A year ago, I was hearing confident predictions about how Western sanctions, low energy prices and military quagmires (aided by assistance to Syrian rebels and the Ukrainian military) would force the Russian government to change course, especially in Ukraine and Syria. Today, Bashar al-Assad is in a stronger position than at any time since the start of the war in 2011 (and will still be in office after Barack Obama leaves), the Russians show no signs of leaving Crimea or abandoning the Donbass, and the Saudis negotiated an end to the oil price war while the European and Japanese sanctions regimes on Russia appear to be on their last legs. It is true that a plan never survives first contact with the enemy, but this also suggests that some of the analytical assumptions about Russia were flawed.
Mike Pence, Jim Mattis, Rex Tillerson, Michael Flynn and Dan Coats have all expressed positions on Russia that are at odds with each other and, at time with the statements and tweets of Donald Trump himself.
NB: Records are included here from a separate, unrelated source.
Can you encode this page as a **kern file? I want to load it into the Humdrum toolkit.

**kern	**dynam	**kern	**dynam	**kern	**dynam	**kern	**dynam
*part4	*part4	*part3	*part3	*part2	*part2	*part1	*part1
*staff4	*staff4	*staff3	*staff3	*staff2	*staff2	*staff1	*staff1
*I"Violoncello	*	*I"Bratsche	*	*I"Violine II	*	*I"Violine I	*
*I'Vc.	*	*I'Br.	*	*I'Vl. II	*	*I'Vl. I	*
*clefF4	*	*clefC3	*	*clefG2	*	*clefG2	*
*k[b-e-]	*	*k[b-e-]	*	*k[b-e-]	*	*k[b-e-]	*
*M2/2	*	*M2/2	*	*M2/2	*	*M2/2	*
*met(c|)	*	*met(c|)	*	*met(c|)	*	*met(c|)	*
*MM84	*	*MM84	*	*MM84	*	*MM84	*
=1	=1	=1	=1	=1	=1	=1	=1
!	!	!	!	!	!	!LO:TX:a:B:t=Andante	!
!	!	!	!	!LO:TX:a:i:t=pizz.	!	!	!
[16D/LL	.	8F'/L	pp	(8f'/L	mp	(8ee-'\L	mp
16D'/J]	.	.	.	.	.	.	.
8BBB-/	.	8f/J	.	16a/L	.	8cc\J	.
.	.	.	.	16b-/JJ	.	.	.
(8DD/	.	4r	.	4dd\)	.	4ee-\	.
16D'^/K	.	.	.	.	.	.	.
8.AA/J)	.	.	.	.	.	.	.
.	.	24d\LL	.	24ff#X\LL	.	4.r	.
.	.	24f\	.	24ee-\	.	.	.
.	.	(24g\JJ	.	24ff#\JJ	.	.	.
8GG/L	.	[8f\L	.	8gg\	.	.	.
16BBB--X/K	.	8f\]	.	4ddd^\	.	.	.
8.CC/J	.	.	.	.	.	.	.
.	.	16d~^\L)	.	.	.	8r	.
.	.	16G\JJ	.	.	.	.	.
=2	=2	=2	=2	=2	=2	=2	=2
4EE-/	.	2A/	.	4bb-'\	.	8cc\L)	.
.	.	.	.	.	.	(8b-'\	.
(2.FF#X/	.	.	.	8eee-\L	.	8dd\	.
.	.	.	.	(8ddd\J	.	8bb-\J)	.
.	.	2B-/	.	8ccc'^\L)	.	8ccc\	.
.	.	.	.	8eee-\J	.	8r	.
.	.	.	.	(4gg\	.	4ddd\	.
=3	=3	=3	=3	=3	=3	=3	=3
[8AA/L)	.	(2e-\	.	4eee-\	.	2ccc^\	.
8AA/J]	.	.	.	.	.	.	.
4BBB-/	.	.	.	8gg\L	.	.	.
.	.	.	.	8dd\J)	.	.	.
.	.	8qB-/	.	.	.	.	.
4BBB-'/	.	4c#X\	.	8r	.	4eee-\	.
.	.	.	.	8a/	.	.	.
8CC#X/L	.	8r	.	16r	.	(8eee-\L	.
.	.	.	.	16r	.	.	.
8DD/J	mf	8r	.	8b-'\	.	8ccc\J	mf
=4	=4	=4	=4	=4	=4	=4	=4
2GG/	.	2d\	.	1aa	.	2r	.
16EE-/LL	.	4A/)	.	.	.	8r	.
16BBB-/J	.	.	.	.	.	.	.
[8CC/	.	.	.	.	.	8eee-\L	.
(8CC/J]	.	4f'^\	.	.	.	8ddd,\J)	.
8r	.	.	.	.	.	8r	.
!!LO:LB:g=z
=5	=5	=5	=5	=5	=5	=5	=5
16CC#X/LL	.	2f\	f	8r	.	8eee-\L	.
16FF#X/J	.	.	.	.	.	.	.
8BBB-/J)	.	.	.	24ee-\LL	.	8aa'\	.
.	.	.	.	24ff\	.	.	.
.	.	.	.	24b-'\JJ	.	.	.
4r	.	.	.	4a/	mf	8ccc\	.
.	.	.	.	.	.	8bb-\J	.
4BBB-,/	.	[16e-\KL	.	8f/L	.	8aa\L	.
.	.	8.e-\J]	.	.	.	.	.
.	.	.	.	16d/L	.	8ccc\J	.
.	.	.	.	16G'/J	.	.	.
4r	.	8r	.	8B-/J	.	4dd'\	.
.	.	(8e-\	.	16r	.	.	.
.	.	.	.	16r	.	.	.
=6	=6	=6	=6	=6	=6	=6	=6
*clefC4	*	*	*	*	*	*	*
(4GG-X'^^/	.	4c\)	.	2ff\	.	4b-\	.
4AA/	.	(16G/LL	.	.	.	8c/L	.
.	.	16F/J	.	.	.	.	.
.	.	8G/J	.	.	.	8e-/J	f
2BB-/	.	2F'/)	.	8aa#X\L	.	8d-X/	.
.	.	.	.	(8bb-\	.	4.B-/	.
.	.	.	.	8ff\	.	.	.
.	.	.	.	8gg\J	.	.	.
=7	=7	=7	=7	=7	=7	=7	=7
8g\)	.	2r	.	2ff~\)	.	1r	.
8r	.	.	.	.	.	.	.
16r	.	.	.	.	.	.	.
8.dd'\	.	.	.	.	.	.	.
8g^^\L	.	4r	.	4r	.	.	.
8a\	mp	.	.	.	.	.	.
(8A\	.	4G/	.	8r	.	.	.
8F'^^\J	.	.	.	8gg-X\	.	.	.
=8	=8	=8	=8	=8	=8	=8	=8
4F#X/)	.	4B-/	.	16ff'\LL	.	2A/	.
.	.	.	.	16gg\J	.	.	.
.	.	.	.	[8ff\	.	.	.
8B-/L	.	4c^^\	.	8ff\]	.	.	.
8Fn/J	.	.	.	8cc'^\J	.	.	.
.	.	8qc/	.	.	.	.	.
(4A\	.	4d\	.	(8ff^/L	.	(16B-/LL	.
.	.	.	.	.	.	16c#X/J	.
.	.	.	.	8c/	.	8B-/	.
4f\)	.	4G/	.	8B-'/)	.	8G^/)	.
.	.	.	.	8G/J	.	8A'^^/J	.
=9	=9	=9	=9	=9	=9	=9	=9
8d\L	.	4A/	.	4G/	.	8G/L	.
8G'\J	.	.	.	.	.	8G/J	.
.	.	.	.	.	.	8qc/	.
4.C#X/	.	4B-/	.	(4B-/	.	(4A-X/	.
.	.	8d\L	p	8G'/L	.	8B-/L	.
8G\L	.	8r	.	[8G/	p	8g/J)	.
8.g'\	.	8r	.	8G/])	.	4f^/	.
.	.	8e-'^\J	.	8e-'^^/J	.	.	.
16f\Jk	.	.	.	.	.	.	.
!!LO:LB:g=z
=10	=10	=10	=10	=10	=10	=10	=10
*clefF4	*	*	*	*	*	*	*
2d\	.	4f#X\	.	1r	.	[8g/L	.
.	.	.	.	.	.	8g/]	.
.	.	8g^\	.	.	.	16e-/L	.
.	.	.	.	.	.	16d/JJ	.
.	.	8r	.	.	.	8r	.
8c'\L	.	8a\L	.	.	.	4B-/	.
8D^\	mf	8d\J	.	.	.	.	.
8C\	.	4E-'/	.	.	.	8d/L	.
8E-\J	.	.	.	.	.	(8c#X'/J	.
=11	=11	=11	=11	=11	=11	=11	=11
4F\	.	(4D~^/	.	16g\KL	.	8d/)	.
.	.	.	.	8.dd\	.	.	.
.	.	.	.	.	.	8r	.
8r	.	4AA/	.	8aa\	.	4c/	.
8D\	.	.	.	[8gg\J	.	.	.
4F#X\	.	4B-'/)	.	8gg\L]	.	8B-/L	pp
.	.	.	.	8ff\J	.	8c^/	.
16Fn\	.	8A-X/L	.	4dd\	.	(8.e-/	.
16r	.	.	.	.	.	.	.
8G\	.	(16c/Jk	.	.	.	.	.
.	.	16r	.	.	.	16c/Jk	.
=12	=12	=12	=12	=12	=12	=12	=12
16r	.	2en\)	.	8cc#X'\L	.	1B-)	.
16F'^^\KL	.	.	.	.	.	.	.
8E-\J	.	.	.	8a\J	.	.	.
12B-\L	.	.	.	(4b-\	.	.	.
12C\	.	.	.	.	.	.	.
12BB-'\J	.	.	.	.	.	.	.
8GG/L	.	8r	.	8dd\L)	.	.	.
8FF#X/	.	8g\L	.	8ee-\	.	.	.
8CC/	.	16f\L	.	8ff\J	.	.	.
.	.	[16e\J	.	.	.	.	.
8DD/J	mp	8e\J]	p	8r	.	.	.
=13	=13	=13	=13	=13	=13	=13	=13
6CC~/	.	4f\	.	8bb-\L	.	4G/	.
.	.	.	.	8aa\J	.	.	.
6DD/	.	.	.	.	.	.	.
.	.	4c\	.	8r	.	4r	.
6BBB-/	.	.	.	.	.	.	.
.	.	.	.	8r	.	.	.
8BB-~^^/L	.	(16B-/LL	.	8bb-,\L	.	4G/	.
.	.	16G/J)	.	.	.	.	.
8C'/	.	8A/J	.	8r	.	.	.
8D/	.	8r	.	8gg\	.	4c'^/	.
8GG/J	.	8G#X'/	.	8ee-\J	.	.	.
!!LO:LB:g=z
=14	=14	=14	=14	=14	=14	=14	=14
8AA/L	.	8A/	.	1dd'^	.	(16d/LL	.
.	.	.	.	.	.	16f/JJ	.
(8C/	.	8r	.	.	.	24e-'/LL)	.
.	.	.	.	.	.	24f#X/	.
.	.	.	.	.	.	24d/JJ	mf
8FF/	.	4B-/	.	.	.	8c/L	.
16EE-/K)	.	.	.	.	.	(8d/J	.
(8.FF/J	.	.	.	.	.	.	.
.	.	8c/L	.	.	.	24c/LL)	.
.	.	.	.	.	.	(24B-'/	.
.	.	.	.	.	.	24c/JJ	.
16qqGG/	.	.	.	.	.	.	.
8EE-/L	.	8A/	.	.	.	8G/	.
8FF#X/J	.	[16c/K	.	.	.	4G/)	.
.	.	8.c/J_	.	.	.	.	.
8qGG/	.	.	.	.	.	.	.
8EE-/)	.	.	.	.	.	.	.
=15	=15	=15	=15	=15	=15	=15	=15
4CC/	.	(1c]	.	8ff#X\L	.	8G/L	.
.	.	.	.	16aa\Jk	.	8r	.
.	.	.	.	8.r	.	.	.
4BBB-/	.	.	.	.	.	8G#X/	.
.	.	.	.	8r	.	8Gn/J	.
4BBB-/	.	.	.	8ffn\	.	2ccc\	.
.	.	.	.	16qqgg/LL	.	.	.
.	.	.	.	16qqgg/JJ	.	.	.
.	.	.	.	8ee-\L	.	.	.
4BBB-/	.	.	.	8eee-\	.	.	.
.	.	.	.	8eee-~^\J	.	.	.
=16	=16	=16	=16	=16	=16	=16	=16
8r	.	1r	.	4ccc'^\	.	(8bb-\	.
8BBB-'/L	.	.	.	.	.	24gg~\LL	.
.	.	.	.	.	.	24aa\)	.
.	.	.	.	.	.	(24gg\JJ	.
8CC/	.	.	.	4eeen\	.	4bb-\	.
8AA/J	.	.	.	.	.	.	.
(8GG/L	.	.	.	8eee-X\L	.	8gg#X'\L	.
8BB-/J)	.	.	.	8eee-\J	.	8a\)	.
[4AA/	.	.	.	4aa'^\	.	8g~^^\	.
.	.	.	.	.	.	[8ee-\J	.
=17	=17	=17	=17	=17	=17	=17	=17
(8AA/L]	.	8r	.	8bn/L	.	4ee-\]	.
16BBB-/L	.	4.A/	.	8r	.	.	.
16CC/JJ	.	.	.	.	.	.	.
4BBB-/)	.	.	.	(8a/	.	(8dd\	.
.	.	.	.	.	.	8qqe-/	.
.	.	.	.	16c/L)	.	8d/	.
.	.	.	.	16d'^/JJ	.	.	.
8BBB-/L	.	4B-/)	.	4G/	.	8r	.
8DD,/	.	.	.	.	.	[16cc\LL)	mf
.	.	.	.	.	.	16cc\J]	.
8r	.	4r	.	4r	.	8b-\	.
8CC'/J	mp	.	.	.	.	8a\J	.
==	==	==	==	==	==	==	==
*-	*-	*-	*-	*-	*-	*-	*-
At the end of the day, however, whatever position on Russia wins out should be rooted in analytically rigorous and dispassionate analysis. Bismarck’s aphorism that Russia is never as strong as she thinks or as weak as she looks is one that Americans, who either want a ten-foot tall opponent or a house of cards in the Kremlin, have difficulty processing. The American analytic community has to help the new administration come to grips with this core reality about Russia, no matter whether it is going to be friend, foe, or something in between.
Nikolas K. Gvosdev, a contributing editor at the National Interest, is a senior fellow at the Foreign Policy Research Institute. The views expressed here are his own personal assessments.